» TEXTO DE LECTURA
· · · · ·

Yo me sentaba junto a Frida y la veía pintar.
–¿Por qué pinta la señora esas cosas tan raras?
–Es un estilo nuevo, Chavela… Tú no lo entiendes. Ve a ver a Diego.
–No; es verdad, no lo entiendo.
Y me iba a ver a Diego. En este caso, él era distinto. Le gustaba hablar, no le molestaba platicar mientras estaba trabajando.
–Ven, Chavela. ¿Quieres que te cuente una historia? Vieras que llegó un día una niña a la universidad, con las manitas atrás, así. Y llevaba un cuadrito. “Préstame para verlo”, le dije. “No, no, maestro. Yo no lo quiero enseñar”, me dijo. Y lo tapó así con el rebocito. Así que tuve que quitárselo. Quedé… asombrado. ¡Era una maravilla, Chavela, una maravilla! A esa edad: la niña Frida, mi Friducha (…).

· · · · ·

[Fragmento de un conjunto de datos]
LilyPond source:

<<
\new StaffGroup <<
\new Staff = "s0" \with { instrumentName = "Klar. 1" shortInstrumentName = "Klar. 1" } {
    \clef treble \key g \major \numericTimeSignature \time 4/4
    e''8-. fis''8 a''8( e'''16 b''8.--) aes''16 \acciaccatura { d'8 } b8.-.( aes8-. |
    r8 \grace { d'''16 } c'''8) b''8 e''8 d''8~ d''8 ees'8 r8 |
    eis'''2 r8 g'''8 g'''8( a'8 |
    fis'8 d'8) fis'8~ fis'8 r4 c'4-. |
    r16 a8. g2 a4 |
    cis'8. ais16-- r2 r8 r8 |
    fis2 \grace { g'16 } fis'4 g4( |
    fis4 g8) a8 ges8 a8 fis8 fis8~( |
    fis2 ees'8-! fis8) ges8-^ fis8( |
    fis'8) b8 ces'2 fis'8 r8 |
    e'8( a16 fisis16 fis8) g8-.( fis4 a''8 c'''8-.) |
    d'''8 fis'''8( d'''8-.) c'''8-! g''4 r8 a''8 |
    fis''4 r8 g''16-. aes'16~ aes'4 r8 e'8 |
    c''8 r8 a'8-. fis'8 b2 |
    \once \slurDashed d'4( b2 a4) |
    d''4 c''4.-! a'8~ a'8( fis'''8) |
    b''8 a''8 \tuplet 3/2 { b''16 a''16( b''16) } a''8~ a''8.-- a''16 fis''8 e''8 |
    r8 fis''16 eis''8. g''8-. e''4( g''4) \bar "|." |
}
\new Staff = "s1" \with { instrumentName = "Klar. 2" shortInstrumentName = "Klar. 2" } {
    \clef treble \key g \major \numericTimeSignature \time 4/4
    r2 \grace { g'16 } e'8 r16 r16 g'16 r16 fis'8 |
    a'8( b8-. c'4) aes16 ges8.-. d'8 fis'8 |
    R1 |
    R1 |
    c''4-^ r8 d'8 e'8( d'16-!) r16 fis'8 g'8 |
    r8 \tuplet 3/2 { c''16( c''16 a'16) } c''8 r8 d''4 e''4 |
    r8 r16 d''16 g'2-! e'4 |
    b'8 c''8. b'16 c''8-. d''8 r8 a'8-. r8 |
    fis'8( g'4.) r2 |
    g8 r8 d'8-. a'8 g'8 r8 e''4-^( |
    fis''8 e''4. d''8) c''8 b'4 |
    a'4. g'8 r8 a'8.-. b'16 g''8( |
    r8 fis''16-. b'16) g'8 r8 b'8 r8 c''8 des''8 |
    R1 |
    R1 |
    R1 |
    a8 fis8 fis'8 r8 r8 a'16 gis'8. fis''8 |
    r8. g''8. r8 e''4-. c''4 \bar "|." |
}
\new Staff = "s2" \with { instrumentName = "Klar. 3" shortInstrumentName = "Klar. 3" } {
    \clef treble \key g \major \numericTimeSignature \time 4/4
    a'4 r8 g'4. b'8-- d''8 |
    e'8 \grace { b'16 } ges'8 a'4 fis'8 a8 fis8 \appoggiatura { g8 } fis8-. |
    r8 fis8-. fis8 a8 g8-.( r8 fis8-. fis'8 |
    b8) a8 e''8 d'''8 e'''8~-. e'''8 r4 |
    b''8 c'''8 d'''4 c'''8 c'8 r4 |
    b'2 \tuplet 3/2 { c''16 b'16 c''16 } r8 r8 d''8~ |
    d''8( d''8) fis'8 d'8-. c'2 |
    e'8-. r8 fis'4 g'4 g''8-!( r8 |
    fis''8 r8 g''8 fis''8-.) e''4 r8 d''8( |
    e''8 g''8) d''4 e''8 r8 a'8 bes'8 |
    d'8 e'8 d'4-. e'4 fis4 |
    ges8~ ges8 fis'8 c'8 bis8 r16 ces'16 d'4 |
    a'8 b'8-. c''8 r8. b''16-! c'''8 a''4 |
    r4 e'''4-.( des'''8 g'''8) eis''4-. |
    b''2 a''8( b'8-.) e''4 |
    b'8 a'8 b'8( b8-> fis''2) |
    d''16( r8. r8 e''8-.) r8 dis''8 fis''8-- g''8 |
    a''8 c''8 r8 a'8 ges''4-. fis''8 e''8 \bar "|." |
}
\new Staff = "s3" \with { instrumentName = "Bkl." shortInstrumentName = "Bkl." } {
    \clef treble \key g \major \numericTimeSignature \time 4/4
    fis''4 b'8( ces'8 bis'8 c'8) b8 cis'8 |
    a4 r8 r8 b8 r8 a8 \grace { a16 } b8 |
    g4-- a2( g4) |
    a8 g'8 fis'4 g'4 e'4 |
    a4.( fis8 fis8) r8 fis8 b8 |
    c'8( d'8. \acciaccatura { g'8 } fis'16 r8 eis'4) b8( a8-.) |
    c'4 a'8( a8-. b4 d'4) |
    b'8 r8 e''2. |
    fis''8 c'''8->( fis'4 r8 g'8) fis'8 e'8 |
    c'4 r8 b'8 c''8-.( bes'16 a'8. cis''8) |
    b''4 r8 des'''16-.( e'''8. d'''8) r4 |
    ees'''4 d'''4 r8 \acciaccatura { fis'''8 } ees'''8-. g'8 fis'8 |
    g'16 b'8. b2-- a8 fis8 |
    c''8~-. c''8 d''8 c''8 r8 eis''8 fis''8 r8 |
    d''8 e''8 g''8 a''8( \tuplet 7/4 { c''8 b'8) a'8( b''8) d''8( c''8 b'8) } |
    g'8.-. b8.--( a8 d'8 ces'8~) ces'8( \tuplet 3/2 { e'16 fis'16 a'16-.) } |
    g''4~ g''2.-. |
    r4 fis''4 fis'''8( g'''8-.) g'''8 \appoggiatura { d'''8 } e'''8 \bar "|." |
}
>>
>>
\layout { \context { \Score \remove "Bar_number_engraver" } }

· · · · ·

» TAREAS
1. Según el texto sobre Frida y Diego, ¿con qué tapó la niña el cuadrito que llevaba?
2. Selecciona cada línea del listado en la que aparezca la cadena "grace".

» RESPUESTAS POR TAREA
1. Con el rebocito.

2.
    r8 \grace { d'''16 } c'''8) b''8 e''8 d''8~ d''8 ees'8 r8 |
    fis2 \grace { g'16 } fis'4 g4( |
    r2 \grace { g'16 } e'8 r16 r16 g'16 r16 fis'8 |
    e'8 \grace { b'16 } ges'8 a'4 fis'8 a8 fis8 \appoggiatura { g8 } fis8-. |
    a4 r8 r8 b8 r8 a8 \grace { a16 } b8 |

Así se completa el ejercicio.